#### [WORK TO BE COMPLETED]
Pick out every line in the listing that contains the word "Program", and copy each of those lines.
(INPUT FOR THIS TASK)
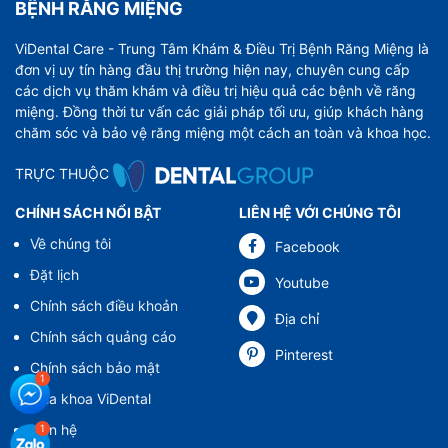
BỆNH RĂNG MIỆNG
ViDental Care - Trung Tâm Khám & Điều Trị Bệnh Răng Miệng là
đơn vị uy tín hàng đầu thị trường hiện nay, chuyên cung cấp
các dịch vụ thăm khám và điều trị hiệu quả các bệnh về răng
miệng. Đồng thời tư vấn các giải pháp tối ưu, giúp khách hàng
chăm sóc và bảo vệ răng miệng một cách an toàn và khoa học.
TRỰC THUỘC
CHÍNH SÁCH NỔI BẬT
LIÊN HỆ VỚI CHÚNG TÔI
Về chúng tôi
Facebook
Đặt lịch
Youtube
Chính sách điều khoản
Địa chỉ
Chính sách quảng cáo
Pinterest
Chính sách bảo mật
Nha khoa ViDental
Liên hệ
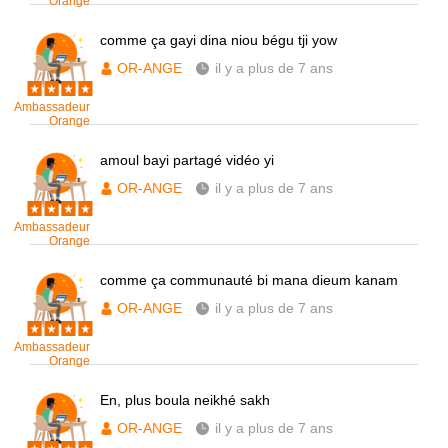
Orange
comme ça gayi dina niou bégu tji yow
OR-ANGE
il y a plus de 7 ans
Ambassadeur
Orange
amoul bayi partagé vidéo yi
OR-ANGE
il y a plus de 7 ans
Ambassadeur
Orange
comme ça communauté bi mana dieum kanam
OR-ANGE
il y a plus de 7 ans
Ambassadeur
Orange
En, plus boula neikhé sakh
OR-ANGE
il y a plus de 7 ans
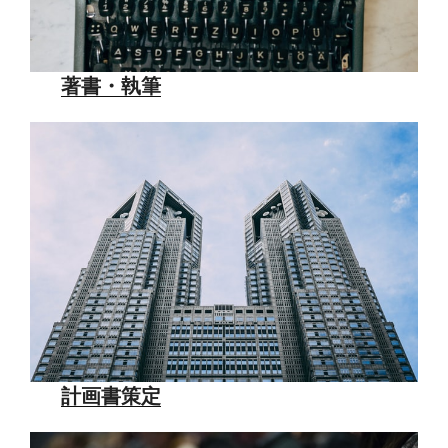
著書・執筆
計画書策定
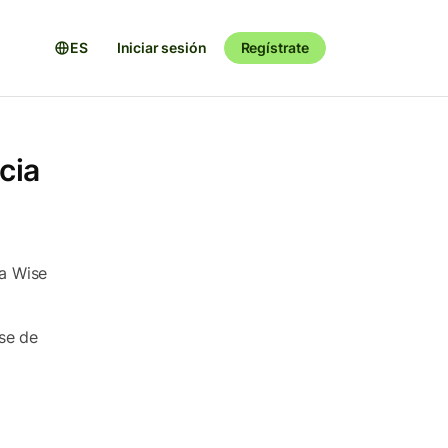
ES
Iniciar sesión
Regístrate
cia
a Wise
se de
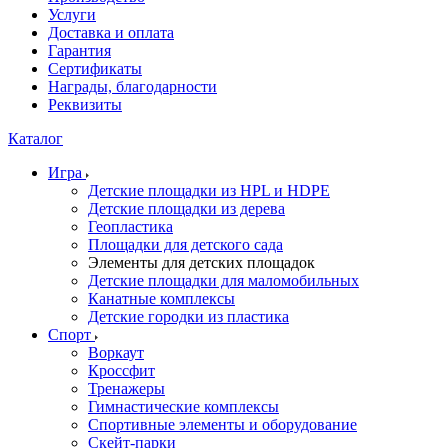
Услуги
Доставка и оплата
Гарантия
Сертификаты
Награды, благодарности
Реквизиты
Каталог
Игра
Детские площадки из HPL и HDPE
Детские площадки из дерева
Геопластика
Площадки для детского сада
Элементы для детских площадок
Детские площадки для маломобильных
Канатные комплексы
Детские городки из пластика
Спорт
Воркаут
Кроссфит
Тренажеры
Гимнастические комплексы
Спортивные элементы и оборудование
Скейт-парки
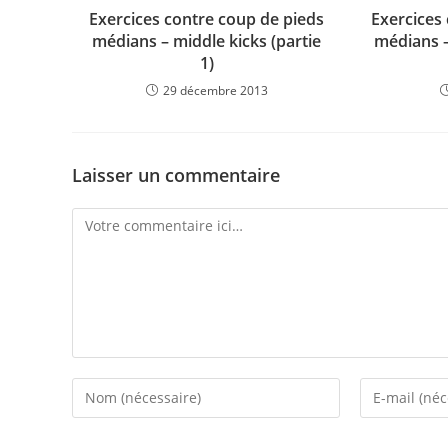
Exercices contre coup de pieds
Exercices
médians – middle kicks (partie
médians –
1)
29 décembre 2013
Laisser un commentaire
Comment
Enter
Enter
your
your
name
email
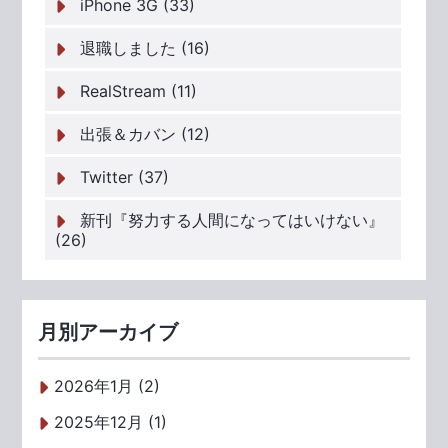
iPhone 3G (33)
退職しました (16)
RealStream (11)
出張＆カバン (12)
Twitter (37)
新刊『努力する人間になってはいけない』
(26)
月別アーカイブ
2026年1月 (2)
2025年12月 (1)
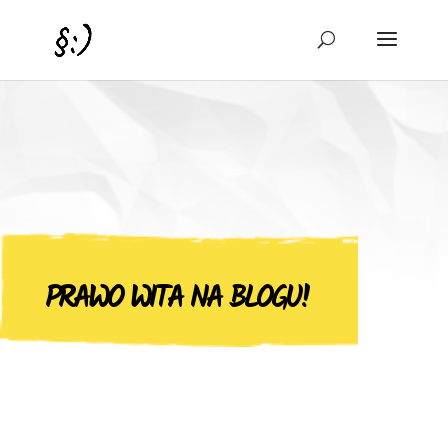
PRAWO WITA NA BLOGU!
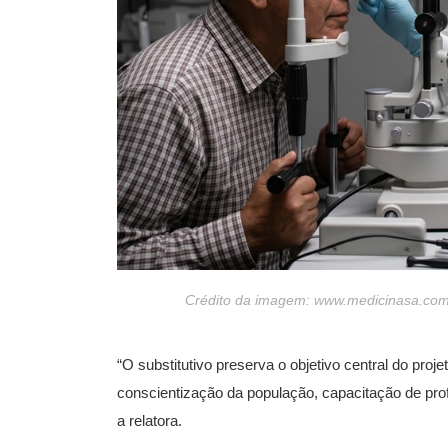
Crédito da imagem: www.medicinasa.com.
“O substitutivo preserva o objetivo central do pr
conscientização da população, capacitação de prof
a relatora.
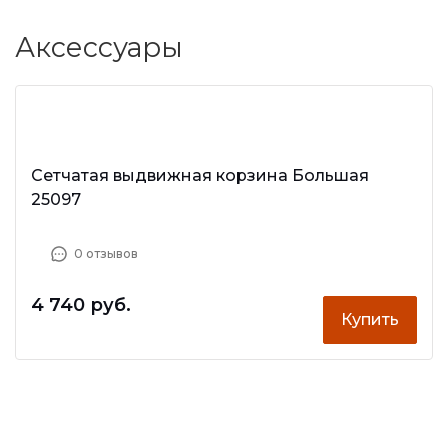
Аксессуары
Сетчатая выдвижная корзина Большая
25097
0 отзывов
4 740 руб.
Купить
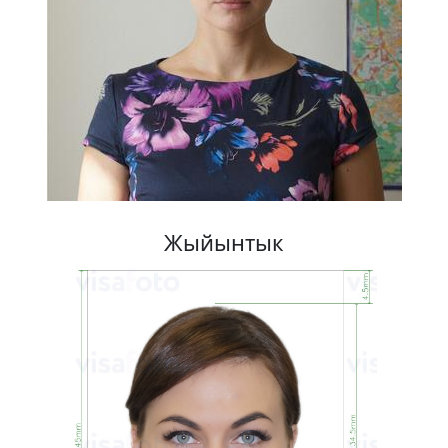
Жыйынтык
(End INPUT FOR THIS TASK)
(INPUT FOR THIS TASK)
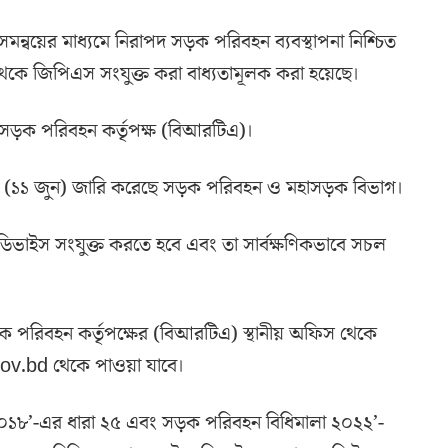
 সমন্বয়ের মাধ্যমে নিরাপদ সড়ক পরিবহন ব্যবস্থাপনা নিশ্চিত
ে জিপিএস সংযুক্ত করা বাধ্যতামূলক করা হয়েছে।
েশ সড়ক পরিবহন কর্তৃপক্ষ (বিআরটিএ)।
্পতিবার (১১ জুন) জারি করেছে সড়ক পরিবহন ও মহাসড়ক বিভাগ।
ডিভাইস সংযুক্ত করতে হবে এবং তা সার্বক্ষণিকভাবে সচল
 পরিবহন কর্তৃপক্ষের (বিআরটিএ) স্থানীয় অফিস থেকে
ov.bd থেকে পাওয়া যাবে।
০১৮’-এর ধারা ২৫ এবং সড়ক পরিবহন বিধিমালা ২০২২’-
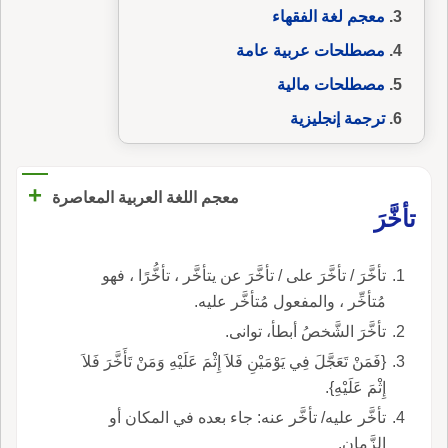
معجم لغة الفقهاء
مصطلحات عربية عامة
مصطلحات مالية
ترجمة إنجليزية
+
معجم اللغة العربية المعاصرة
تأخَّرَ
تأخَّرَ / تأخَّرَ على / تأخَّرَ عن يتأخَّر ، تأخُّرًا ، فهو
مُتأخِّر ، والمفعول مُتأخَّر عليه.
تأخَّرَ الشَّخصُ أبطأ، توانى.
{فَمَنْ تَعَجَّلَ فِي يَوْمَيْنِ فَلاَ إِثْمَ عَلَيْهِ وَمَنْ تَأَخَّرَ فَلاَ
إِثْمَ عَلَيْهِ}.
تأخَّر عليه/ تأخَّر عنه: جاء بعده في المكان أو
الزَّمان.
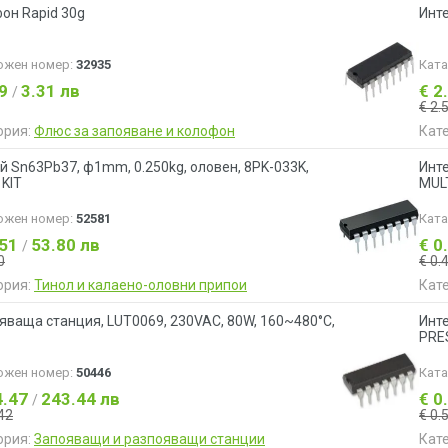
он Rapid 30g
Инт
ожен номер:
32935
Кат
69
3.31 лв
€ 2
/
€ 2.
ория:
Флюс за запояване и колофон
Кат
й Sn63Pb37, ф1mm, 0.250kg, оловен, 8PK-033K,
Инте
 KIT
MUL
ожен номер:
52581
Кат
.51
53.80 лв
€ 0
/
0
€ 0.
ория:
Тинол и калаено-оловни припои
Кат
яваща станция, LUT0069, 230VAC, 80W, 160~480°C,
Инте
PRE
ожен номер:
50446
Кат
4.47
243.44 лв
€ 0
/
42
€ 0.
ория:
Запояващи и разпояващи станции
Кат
(End INPUT FOR THIS TASK)
(INPUT FOR THIS TASK)
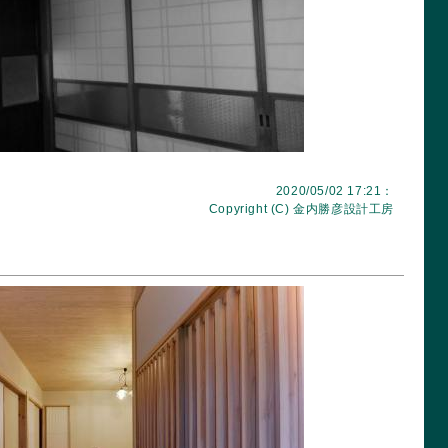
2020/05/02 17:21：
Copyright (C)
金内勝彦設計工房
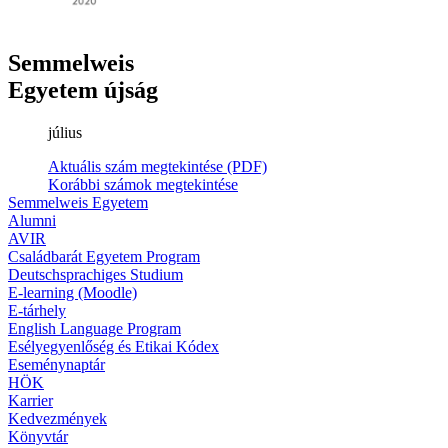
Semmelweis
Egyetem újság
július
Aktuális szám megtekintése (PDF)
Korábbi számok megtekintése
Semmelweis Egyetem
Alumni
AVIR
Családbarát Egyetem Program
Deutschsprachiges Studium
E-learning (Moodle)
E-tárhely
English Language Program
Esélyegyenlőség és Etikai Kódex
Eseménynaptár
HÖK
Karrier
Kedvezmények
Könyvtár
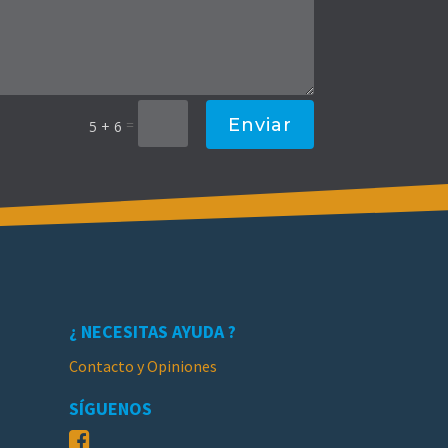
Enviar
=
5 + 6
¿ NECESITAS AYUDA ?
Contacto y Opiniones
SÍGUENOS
(End INPUT FOR THIS TASK)
#### [EXPECTED OUTPUT]
Családbarát Egyetem Program
English Language Program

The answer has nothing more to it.